■ TEKST DO CZYTANIA:

************

Nasza Loteria NaM - pasek na kartach artykułów

Wstrząs w Hutniku Kraków. Klub sprawdza, czy mecze nie zostały ustawione. Prezes Artur Trębacz: To też w interesie zawodników

Tomasz Bochenek
Tomasz Bochenek
Piłkarze Hutnika Kraków schodzący do szatni po niedzielnym, przegranym 3:5 meczu z Kotwicą Kołobrzeg
Piłkarze Hutnika Kraków schodzący do szatni po niedzielnym, przegranym 3:5 meczu z Kotwicą Kołobrzeg Tomasz Bochenek
Hutnik Kraków. Zarząd klubu wdrożył procedurę sprawdzenia, czy dwa ostatnie mecze jego II-ligowej drużyny - oba przegrane, mimo prowadzenia 3:0 po godzinie gry - nie zostały ustawione, czy nie doszło do match-fixingu. W komunikacie opublikowanym dwa dni po spotkaniu z Kotwicą poinformowano też o rozwiązaniu za porozumieniem stron kontraktu z Kamilem Wengerem, o odsunięciu innego zawodnika, Dawida Kubowicza, od I zespołu. O zamrożeniu premii dla piłkarzy i wprowadzeniu dla drużyny 7-dniowego tygodnia pracy. - Uznaliśmy, że to jest moment, w którym musimy zadziałać drastycznie - tlumaczy Artur Trębacz, prezes Hutnika.

Jest pierwszy efekt waszego wtorkowego oświadczenia. Kamil Wenger poinformował: „Podjęte zostały przeze mnie kroki prawne wobec zniesławienia mnie przez zarząd Hutnika”. Co pan na to?

Artur Trębacz, prezes Hutnika Kraków: - Ja mogę powiedzieć tylko, że Kamil po prostu źle odczytał sens naszego oświadczenia. Bo to, że my zawiesiliśmy Kamila i rozwiązaliśmy kontrakt za porozumieniem stron to jest jedna sprawa. Natomiast osobną kwestią jest to, że chcemy oczyścić sytuację wokół klubu - też w interesie zawodników, bo to oni byli przede wszystkim posądzani przez naszych kibiców i przez opinię publiczną o to, że mecz z Kotwicą, czy też poprzedni z Lechem II, mógł być nieczysty. Chcemy być klubem transparentnym i czystym. I chodzi tylko i wyłącznie o oczyszczenie samych zawodników i też całego klubu, żeby nikt nas nigdy nie podejrzewał o jakieś niecne rzeczy w tych meczach. A obydwa mecze skończyły się bardzo dziwnie, są ewenementem w skali już nawet nie tylko Polski, ale i świata. Tym bardziej uważam, że trzeba podejść do tematu transparentnie i sprawę rozebrać na czynniki pierwsze.

************

(Wiersze danych)
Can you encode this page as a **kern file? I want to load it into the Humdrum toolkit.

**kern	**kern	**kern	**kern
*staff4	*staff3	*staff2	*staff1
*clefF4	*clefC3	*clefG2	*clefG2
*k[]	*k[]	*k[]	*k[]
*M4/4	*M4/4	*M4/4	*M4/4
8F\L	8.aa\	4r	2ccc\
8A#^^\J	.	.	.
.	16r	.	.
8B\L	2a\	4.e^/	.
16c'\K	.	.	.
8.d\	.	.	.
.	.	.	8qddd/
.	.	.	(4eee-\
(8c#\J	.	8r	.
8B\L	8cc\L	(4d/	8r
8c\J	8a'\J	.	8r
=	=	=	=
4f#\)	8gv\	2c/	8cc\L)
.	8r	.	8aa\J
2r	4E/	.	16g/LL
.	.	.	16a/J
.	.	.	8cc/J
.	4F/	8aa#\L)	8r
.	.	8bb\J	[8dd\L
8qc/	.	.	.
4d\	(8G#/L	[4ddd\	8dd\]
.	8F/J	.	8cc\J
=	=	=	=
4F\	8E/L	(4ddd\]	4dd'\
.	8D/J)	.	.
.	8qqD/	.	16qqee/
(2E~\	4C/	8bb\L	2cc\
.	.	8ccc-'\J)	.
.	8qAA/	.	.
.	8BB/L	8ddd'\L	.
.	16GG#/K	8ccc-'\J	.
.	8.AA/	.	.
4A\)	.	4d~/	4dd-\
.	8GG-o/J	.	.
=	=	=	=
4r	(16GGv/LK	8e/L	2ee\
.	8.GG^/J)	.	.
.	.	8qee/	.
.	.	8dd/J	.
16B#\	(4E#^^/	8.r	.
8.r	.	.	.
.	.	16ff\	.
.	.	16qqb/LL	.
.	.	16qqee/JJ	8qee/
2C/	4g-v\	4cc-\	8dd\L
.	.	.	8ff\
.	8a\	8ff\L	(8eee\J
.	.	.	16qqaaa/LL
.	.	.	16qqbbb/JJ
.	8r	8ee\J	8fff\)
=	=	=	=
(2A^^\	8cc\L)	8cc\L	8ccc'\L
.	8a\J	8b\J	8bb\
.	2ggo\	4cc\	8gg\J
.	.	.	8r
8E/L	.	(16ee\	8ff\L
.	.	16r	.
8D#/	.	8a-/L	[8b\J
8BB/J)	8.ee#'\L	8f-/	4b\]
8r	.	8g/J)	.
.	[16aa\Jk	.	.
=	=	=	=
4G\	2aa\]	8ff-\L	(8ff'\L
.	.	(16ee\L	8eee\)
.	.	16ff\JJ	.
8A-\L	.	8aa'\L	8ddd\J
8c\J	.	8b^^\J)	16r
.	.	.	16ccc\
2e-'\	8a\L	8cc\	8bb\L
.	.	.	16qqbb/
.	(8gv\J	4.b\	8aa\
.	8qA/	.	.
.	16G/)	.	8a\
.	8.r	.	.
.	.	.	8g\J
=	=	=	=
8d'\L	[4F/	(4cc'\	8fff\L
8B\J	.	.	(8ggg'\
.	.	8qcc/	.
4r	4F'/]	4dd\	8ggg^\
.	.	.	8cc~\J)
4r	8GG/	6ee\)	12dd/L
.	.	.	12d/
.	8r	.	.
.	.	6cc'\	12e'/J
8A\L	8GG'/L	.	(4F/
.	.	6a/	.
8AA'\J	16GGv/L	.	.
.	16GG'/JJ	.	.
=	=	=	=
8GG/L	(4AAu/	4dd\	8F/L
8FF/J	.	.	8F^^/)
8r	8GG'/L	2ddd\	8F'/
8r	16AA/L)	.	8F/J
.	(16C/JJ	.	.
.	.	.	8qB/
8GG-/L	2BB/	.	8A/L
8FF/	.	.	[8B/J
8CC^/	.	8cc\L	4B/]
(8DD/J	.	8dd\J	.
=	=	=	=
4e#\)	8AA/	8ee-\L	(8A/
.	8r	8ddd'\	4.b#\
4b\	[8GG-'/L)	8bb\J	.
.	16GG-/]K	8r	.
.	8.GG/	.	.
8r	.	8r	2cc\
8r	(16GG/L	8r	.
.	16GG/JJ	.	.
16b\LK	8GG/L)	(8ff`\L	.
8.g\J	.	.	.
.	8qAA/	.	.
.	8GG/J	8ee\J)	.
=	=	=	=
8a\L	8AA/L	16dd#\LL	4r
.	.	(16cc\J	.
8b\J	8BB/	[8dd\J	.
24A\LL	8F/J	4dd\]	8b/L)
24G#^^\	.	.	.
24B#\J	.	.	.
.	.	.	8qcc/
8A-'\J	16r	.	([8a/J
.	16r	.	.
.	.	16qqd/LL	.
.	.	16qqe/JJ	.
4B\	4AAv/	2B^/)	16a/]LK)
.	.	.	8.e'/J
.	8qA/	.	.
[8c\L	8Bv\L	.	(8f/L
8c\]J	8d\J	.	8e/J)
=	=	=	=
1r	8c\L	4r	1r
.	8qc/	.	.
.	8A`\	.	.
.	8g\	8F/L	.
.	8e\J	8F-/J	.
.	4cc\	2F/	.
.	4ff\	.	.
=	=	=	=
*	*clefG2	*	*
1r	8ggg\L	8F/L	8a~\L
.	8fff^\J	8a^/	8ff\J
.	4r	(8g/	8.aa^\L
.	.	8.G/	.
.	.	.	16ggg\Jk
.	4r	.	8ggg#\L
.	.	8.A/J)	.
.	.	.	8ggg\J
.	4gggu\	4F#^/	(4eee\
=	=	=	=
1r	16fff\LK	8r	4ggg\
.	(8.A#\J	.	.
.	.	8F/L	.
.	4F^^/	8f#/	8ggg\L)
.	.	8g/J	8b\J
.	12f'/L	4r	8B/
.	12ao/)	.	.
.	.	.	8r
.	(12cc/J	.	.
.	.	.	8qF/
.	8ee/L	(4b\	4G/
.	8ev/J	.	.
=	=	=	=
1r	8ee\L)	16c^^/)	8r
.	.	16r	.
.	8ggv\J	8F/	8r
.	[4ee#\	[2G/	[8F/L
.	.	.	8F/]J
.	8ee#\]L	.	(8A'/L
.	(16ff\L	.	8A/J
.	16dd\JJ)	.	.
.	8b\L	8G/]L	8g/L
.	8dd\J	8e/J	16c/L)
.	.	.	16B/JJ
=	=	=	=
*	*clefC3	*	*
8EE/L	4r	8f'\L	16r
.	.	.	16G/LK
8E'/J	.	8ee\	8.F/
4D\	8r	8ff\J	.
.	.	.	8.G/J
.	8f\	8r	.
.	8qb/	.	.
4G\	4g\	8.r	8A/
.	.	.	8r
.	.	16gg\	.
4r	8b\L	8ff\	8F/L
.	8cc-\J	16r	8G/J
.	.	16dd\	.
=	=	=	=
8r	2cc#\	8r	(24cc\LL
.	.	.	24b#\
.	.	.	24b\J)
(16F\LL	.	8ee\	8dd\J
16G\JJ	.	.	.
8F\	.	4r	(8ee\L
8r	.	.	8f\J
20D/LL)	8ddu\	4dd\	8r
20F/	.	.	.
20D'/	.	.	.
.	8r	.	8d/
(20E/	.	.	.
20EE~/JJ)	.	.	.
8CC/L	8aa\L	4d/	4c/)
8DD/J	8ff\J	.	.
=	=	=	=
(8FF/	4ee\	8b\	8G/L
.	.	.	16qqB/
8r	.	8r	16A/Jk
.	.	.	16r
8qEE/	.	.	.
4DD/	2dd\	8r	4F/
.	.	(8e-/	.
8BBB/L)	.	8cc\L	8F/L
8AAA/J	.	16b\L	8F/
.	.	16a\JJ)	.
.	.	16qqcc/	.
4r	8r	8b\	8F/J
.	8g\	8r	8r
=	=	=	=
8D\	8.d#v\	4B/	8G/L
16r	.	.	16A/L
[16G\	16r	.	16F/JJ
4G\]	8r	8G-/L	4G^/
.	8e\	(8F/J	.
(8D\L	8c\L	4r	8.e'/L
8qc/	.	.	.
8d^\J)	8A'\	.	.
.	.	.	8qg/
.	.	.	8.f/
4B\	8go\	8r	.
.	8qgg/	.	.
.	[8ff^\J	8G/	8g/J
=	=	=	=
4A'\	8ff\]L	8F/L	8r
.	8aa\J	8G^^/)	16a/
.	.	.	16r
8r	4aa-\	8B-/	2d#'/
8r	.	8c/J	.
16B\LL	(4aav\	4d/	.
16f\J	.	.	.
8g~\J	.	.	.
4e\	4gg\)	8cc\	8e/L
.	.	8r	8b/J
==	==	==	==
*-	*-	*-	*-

************

■ ZADANIA PISEMNE:
1. Odpowiedz na pytania do artykułu o Hutniku Kraków:
(a) Z jakim wynikiem Hutnik przegrał mecz z Kotwicą Kołobrzeg?
(b) Z którym zawodnikiem rozwiązano kontrakt za porozumieniem stron?
(c) Z jaką drużyną Hutnik rozegrał mecz poprzedzający spotkanie z Kotwicą?
2. Poprowadź dalej artykuł o Hutniku Kraków, zaczynając tuż po jego ostatnim zdaniu.
Wiersze danych nie mają związku z artykułem o Hutniku Kraków.

■ LISTA ODPOWIEDZI:
1.
(a) 3:5
(b) Z Kamilem Wengerem
(c) Z Lechem II

2.
W waszym pierwszym wtorkowym oświadczeniu informujecie o zawieszeniu w prawach zawodnika Kamila Wengera i Dawida Kubowicza, a w kolejnym punkcie o podejrzeniu dotyczącym match-fixingu w dwóch ostatnich meczach Hutnika. Można to tak odczytać, że akurat z tymi dwoma zawodnikami kojarzycie to podejrzenie.

Z drugiej strony, gdybyśmy podejrzewali tych zawodników i mieli na to jakieś dowody, czy wręcz byśmy w ogóle zakładali, że zadziałali na szkodę, to nie rozwiązywalibyśmy umowy za porozumieniem. Wiadomo, że wtedy oparłoby się o rozwiązania dyscyplinarne. Mówimy o interpretacji komunikatu. Został odebrany tak, jak został, dlatego pojawił się drugi komunikat – po to, żeby jasno pokazać, jakie są zamiary takiego a nie innego postępowania ze strony klubu.

W drugim komunikacie napisał pan: „Nie mamy żadnych dowodów na to, że w ostatnich dwóch meczach Hutnika doszło do ustawiania meczów i też ich nie szukamy”. No, ale z drugiej strony zwróciliście się do Rzecznika Dyscyplinarnego PZPN o to, żeby właśnie sprawdził czy do ustawiania nie doszło.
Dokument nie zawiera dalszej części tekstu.